TEXT:

What kept me reading (and wanting to pick up the book again every day) was the mystery. Or I should rather say, mysteries, plural. First of all, my most pressing question: What the hell happened with Gideon, is she living inside Harrow somehow, is she really dead dead, can they communicate, and what about her mysterious birth/past, I want to know all the things?!? Secodly, the flashback chapters we read about the events that transpired in Gideon the Ninth are very different from what actually happened, mostly in that Harrow remembers going to Canaan House not with Gideon as her cavalier but with Ortus. Yes, the Ortus who died at the very beginning of Gideon the Ninth. So either the entire first book in this series is a lie or Harrow’s brain is seriously fried. But either way, I wanted to find out what was going on and how things could possibly fit together. Tangentially, I also wondered what the hell Lyctors do all day, and apparently, one part of that is “make soup”. 🙂 Tamsyn Muir had her claws in me but she also took on the great responsibility of delivering a satisfying ending/twist/resolution to the very myserious goings-on in this book. The build-up piled up more and more so the ending really needed to be mind-blowing!

WHAT YOU ARE ASKED TO DO: Extract the review of the book's mysteries in full, keeping every word, mark and character unchanged. Rely on the review alone.

EXTRACTED RECORDS:
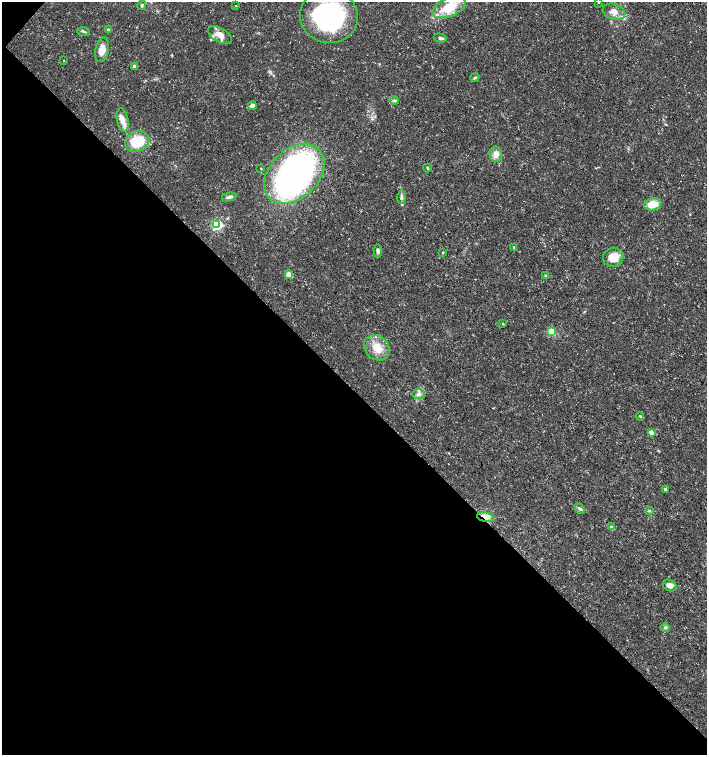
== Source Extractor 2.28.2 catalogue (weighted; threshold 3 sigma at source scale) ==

==

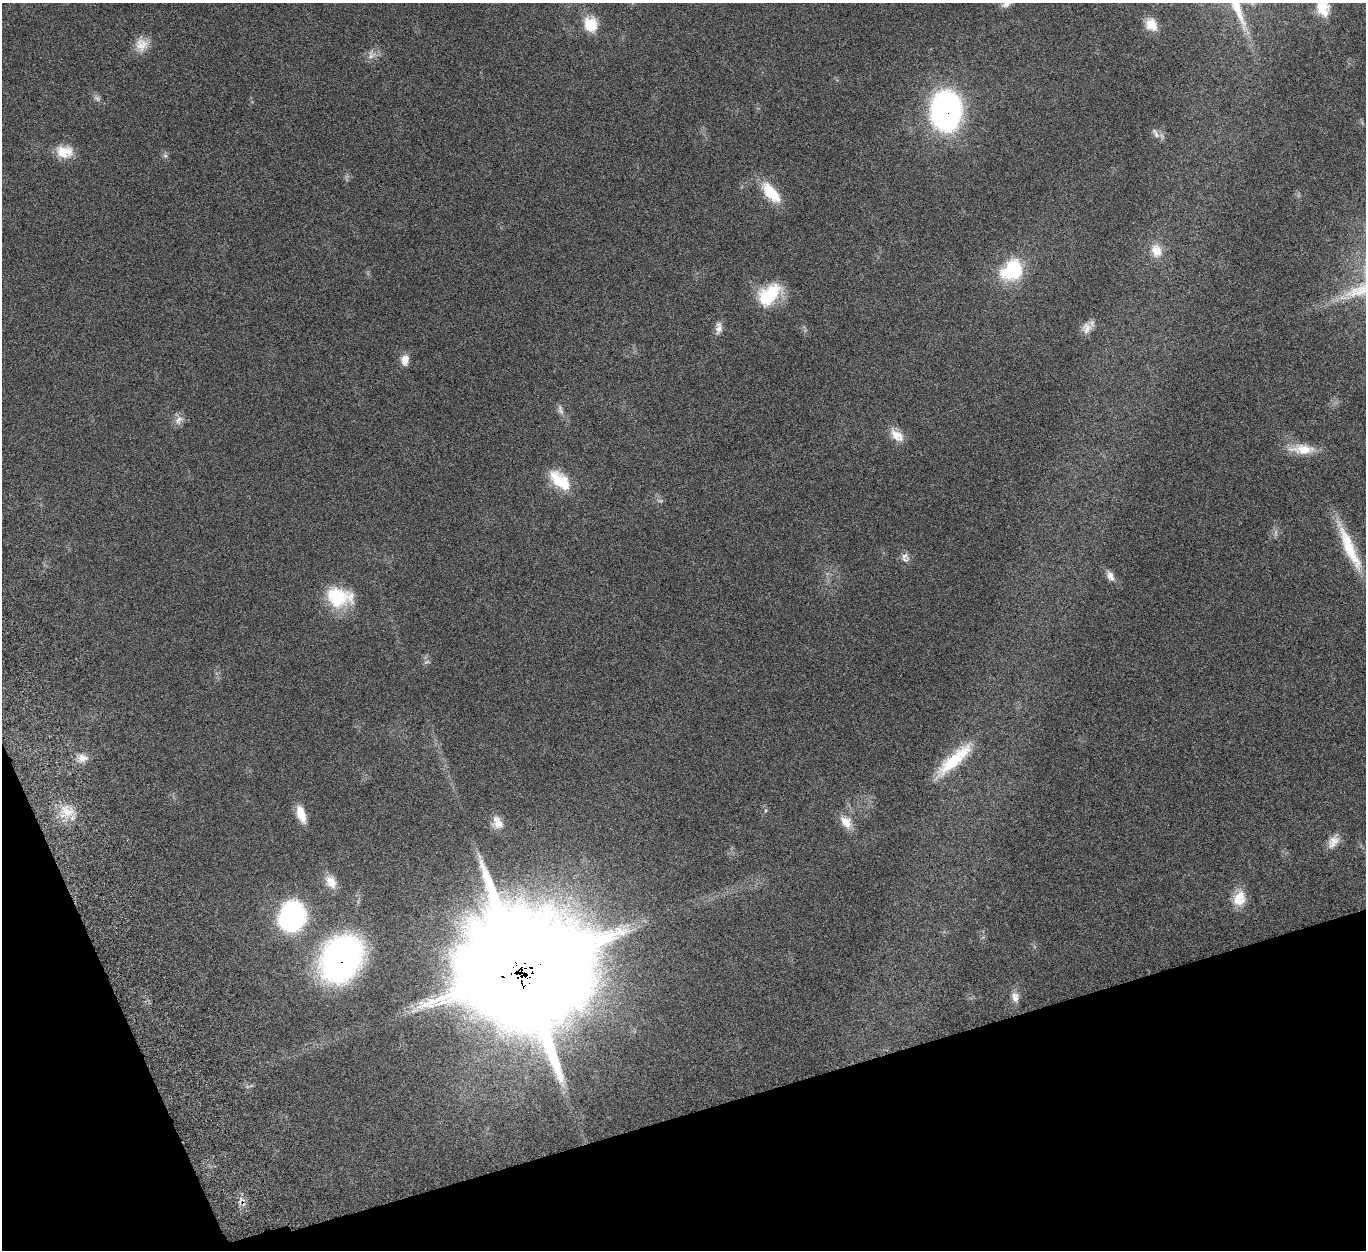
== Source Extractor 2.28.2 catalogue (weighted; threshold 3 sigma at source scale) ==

THE COMPLETED TASK:
What kept me reading (and wanting to pick up the book again every day) was the mystery. Or I should rather say, mysteries, plural. First of all, my most pressing question: What the hell happened with Gideon, is she living inside Harrow somehow, is she really dead dead, can they communicate, and what about her mysterious birth/past, I want to know all the things?!? Secodly, the flashback chapters we read about the events that transpired in Gideon the Ninth are very different from what actually happened, mostly in that Harrow remembers going to Canaan House not with Gideon as her cavalier but with Ortus. Yes, the Ortus who died at the very beginning of Gideon the Ninth. So either the entire first book in this series is a lie or Harrow’s brain is seriously fried. But either way, I wanted to find out what was going on and how things could possibly fit together. Tangentially, I also wondered what the hell Lyctors do all day, and apparently, one part of that is “make soup”. 🙂 Tamsyn Muir had her claws in me but she also took on the great responsibility of delivering a satisfying ending/twist/resolution to the very myserious goings-on in this book. The build-up piled up more and more so the ending really needed to be mind-blowing!